START RAW DATA

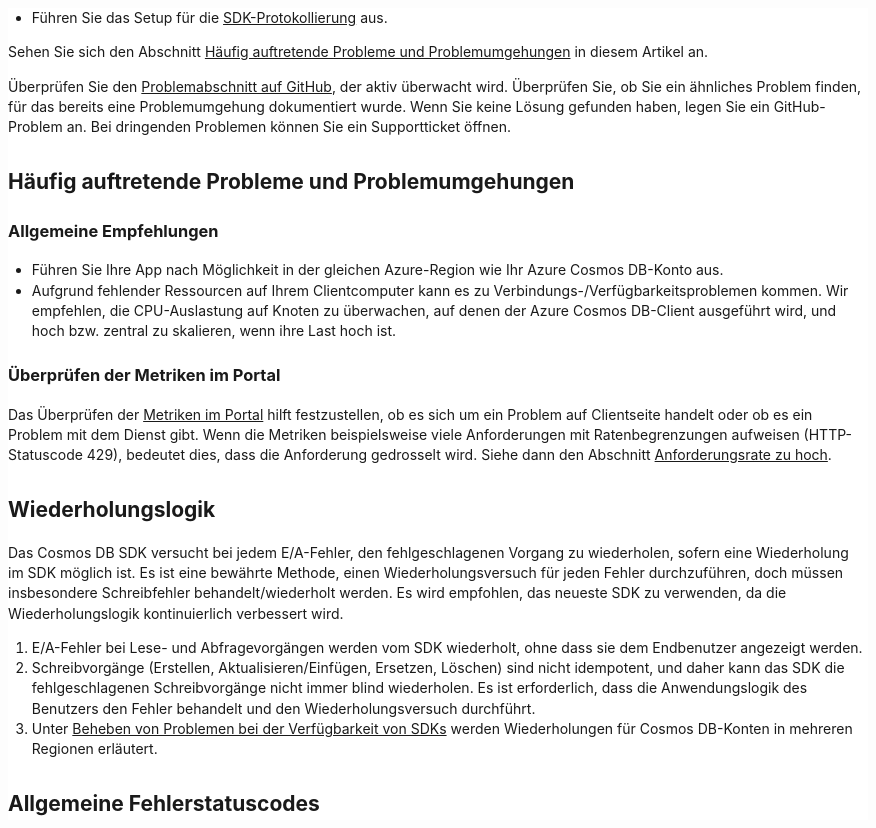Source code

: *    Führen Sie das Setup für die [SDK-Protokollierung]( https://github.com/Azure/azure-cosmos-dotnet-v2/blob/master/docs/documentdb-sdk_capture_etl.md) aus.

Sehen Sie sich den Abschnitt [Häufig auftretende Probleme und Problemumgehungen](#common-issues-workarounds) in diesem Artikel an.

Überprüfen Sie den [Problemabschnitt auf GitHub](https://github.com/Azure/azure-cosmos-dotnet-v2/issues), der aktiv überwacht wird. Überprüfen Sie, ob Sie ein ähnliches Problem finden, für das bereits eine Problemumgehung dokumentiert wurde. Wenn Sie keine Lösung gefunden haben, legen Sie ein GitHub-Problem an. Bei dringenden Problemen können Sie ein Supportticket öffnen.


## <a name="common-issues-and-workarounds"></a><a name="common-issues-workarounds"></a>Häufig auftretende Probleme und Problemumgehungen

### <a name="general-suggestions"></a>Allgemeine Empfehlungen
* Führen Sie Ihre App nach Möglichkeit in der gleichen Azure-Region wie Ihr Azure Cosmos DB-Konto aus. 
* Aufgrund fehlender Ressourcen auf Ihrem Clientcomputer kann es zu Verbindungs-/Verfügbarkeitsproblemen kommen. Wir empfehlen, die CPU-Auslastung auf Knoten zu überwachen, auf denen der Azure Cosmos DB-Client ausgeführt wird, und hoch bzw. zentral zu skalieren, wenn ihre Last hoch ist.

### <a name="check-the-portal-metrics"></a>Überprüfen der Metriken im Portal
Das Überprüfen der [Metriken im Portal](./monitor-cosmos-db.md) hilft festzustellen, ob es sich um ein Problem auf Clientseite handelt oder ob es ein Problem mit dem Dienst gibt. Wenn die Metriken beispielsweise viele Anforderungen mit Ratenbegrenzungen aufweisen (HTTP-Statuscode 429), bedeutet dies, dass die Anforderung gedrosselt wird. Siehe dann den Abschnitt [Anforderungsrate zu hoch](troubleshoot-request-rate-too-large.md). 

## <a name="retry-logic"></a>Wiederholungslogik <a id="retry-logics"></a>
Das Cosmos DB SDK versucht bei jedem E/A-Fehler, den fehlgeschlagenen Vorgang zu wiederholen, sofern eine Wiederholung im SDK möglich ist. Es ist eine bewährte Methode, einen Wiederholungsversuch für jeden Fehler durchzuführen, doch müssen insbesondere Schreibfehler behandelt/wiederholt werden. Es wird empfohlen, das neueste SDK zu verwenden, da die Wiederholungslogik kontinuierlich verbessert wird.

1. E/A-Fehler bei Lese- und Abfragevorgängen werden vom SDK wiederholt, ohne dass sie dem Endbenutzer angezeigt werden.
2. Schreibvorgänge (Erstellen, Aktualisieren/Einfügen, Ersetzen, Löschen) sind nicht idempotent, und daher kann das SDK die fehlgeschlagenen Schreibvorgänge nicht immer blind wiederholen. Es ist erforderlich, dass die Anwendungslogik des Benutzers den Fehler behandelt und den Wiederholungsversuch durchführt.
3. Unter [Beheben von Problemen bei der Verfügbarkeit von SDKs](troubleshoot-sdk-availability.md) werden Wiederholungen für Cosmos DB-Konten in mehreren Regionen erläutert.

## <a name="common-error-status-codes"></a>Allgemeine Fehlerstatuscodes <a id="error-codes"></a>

END RAW DATA
START RAW DATA

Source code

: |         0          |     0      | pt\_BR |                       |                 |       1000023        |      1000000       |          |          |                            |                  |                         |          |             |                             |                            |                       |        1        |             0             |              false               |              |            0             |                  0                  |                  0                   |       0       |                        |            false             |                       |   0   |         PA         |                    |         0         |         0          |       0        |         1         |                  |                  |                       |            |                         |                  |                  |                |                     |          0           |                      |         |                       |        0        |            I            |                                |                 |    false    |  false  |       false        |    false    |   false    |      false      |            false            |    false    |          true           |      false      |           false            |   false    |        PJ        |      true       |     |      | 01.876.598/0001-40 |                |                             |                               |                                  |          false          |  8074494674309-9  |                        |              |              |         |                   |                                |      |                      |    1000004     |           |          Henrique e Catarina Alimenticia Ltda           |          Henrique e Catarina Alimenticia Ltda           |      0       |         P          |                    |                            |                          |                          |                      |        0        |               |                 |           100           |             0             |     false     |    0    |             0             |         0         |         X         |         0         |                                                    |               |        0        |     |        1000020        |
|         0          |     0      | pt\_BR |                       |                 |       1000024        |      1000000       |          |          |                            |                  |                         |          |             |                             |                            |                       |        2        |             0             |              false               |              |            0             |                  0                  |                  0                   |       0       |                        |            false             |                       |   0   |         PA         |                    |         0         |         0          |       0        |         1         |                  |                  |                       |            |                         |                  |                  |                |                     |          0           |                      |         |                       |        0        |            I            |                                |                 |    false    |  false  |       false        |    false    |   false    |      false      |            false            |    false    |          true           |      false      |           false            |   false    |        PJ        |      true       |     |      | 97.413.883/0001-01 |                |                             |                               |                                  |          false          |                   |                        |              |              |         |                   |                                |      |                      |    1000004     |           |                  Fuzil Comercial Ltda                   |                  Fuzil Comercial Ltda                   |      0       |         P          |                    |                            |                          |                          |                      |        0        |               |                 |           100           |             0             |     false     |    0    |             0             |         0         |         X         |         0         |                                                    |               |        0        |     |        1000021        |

END RAW DATA
START RAW DATA

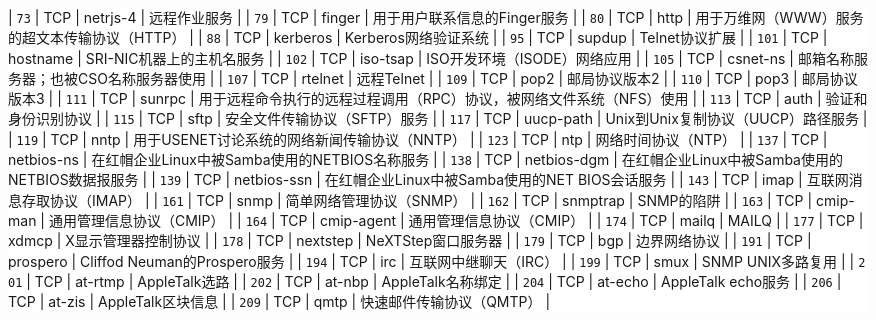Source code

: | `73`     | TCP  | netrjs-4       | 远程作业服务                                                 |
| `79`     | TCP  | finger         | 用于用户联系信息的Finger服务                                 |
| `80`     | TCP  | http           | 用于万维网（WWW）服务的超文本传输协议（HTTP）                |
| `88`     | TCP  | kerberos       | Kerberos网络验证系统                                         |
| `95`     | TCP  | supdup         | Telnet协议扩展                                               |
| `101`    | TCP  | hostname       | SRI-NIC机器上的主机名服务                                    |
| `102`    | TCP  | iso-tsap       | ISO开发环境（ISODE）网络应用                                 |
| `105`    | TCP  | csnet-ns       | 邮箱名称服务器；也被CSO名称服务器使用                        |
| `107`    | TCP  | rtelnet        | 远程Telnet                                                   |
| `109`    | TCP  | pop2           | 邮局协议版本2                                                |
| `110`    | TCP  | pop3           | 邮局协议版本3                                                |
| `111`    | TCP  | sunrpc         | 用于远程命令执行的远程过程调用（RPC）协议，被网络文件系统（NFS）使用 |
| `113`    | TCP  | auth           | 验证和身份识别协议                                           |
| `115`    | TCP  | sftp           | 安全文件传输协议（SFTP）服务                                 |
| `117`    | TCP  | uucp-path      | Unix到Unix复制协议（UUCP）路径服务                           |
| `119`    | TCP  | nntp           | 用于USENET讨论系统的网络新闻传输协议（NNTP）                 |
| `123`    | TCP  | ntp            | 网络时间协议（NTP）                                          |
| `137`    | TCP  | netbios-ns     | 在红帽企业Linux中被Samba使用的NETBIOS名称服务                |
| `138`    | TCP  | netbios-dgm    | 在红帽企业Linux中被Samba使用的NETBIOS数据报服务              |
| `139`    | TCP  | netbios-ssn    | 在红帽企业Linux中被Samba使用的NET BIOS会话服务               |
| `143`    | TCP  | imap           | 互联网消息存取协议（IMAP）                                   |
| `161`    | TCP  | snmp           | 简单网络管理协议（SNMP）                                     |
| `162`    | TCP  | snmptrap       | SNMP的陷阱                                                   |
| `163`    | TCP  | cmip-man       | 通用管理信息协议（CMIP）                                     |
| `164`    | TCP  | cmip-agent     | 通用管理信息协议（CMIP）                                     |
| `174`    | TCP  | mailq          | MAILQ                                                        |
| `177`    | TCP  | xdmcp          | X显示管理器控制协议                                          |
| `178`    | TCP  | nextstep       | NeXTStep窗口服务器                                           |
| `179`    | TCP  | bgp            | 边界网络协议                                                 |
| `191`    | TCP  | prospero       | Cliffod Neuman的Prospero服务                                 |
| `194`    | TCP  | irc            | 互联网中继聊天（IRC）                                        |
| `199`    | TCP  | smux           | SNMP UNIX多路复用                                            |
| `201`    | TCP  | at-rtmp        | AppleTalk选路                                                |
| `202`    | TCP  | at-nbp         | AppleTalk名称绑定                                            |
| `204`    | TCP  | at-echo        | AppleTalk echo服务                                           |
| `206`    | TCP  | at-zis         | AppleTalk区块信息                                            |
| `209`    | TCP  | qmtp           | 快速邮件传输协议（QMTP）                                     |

END RAW DATA

Filter the listing above for lines with the word "wiederholt", and copy each one you find.

• RESPONSE
Das Cosmos DB SDK versucht bei jedem E/A-Fehler, den fehlgeschlagenen Vorgang zu wiederholen, sofern eine Wiederholung im SDK möglich ist. Es ist eine bewährte Methode, einen Wiederholungsversuch für jeden Fehler durchzuführen, doch müssen insbesondere Schreibfehler behandelt/wiederholt werden. Es wird empfohlen, das neueste SDK zu verwenden, da die Wiederholungslogik kontinuierlich verbessert wird.
1. E/A-Fehler bei Lese- und Abfragevorgängen werden vom SDK wiederholt, ohne dass sie dem Endbenutzer angezeigt werden.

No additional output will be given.